Ini adalah apa yang dikatakan oleh Brahmā Sahampati. Setelah mengatakan ini, ia lebih jauh lagi mengucapkan syair berikut: <306>

562. “Para Buddha di masa lampau, Para Buddha di masa depan, Dan Ia yang menjadi Buddha masa kini, Melenyapkan kesedihan banyak orang—

563. “Semuanya telah berdiam, akan berdiam, dan berdiam, Secara mendalam menghormati Dhamma sejati: Bagi Para Buddha Ini adalah hukum alam.

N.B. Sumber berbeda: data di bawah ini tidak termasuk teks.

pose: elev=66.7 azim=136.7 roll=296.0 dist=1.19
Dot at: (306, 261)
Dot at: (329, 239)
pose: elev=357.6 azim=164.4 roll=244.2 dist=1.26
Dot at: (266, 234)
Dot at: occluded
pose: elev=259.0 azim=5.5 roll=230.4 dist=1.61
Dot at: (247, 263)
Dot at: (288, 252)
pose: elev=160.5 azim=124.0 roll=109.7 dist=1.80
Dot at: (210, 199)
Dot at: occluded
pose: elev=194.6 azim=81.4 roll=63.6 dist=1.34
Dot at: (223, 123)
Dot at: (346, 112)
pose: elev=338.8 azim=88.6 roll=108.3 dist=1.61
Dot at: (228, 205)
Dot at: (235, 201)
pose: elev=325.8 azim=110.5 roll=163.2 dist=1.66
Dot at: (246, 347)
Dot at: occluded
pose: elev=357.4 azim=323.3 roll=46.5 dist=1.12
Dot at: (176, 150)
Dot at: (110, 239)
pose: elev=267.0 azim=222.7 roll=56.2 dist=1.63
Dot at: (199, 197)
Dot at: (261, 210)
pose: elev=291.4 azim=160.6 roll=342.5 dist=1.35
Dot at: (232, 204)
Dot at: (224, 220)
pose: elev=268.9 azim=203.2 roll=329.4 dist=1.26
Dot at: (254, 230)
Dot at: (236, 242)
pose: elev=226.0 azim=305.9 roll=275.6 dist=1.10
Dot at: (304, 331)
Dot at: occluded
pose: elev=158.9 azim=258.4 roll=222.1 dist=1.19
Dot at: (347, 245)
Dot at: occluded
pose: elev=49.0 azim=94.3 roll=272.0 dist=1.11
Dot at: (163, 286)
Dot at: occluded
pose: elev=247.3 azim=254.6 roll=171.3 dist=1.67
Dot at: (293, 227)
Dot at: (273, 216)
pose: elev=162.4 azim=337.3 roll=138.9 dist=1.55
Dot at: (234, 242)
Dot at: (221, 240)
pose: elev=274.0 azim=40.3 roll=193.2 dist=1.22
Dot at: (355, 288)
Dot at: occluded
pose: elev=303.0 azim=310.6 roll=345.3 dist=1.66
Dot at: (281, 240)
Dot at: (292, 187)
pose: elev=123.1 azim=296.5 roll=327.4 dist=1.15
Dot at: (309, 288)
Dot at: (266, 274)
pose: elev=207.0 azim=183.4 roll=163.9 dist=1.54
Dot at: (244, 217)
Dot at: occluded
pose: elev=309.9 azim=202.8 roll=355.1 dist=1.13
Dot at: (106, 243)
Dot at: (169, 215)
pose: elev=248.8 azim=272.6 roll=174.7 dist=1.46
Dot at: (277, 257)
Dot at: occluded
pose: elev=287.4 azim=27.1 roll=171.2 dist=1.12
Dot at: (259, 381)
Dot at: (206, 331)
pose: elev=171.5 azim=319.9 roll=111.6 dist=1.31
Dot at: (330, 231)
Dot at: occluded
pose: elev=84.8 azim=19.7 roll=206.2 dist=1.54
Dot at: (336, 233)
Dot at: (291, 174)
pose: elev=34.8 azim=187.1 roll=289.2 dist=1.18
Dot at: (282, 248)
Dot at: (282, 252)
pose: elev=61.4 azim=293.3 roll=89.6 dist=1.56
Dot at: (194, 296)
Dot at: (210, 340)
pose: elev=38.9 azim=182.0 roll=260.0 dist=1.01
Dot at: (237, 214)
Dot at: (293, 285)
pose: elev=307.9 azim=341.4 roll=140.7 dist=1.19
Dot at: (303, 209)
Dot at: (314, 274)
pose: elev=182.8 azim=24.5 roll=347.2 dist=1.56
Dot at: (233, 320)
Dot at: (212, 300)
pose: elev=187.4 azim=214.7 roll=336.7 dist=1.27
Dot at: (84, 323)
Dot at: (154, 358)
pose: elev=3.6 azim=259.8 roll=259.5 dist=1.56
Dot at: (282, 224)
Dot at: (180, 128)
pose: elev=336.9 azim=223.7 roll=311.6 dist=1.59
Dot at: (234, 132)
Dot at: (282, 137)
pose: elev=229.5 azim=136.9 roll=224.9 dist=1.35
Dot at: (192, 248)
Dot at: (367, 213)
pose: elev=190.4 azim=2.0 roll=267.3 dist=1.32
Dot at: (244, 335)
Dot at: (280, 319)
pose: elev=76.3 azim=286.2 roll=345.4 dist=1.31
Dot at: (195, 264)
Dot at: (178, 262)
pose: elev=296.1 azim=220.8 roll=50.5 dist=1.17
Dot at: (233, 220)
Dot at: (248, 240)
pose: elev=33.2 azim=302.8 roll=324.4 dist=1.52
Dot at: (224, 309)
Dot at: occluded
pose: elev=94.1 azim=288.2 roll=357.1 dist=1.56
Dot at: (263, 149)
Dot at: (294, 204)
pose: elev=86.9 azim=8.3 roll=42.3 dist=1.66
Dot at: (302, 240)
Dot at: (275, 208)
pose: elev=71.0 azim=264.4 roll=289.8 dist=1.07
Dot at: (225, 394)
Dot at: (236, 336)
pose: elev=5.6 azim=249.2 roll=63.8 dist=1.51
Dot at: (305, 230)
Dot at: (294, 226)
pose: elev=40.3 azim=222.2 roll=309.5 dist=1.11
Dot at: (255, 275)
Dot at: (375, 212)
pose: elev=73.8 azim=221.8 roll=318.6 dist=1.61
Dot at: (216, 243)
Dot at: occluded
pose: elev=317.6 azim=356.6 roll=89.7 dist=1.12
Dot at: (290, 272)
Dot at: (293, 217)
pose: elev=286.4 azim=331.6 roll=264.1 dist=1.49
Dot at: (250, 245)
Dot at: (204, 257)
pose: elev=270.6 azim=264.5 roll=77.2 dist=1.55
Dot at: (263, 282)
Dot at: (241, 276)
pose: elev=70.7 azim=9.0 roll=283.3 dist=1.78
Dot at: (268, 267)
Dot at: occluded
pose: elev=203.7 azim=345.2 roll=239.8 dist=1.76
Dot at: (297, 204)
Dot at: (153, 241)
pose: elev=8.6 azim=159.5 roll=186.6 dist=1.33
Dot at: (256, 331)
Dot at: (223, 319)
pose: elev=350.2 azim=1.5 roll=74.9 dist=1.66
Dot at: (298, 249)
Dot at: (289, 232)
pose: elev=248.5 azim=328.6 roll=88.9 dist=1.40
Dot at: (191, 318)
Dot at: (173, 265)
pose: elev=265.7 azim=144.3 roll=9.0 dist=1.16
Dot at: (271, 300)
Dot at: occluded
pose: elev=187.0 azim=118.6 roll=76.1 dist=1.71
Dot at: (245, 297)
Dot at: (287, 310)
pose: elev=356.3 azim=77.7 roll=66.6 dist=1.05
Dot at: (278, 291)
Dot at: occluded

564. “Oleh karena itu, seseorang yang menginginkan   kebaikannya sendiri, Menginginkan kemajuan spiritual, Harus secara mendalam menghormati Dhamma sejati, Merenungkan Ajaran Sang Buddha.”375 3

 

(3) Brahmadeva

Demikianlah yang kudengar. Pada suatu ketika, Sang Bhagavā sedang berdiam di Sāvatthī, di Hutan Jeta, Taman Anāthapiṇḍika. Pada saat itu, seorang brahmana perempuan memiliki seorang putra bernama Brahmadeva <307> yang telah meninggalkan kehidupan rumah tangga dan menjalani kehidupan tanpa rumah di bawah Sang Bhagavā. Kemudian, berdiam sendirian, tidak berkomunikasi dengan orang lain, tekun, rajin, dan teguh, Yang Mulia Brahmadeva, dengan menembus oleh dirinya sendiri dengan pengetahuan langsung, dalam kehidupan ini juga dan berdiam dalam tujuan yang tanpa bandingnya dari kehidupan suci yang dicari oleh seorang baik yang meninggalkan kehidupan rumah tangga dan menjalani kehidupan tanpa rumah. Ia secara langsung mengetahui: “Kelahiran telah dihancurkan, kehidupan suci telah dijalani, apa yang harus dilakukan telah dilakukan, tidak ada lagi yang harus dilakukan oleh kondisi makhluk ini.” Dan Yang Mulia Brahmadeva menjadi salah satu dari para Arahanta.376 Kemudian, pagi harinya, Yang Mulia Brahmadeva merapikan jubahnya, dan membawa mangkuk dan jubahnya memasuki Sāvatthī untuk menerima dana makanan. Berjalan tanpa putus menerima dana makanan di Sāvatthī, ia sampai di rumah ibu kandungnya.377 [141] Pada saat itu, brahmana perempuan, ibu kandung Yang Mulia Brahmadeva, telah secara rutin memberikan persembahan kepada Brahmā.378 Kemudian Brahmā Sahampati berpikir: “Brahmana perempuan ini, ibu kandung Yang Mulia Brahmadeva, telah secara rutin memberikan persembahan kepada Brahmā. Aku akan mendatanginya dan membangkitkan semangat religius dalam dirinya.” Kemudian, <308> secepat seorang kuat merentangkan tangannya yang tertekuk atau menekuk tangannya yang terentang, Brahmā Sahampati lenyap dari Alam Brahmā dan muncul kembali di rumah ibu kandung Yang Mulia Brahmadeva. Kemudian sambil berdiri di udara, Brahmā Sahampati berkata kepada brahmana perempuan itu dalam syair:

565. “Alam Brahmā, Nyonya, adalah jauh dari sini. Yang kepadanya engkau memberikan persembahan secara  rutin. Brahmā tidak memakan makanan seperti itu, Ibu: Mengapa berkomat-kamit, tidak mengetahui jalan menuju  Brahmā?379

566. “Brahmadeva ini, Nyonya, Tanpa perolehan, telah melampaui para deva. Tidak memiliki apa-apa, tidak memberi makan siapa pun, Bhikkhu itu telah memasuki rumahmu untuk menerima  dana makanan.380

567. “Layak menerima pemberian, guru-pengetahuan,   terkembang batinnya, <309> Ia layak menerima persembahan dari umat manusia dan  para deva, Setelah mengusir semua kejahatan, tanpa noda, Dingin hatinya, ia datang mencari dana makanan.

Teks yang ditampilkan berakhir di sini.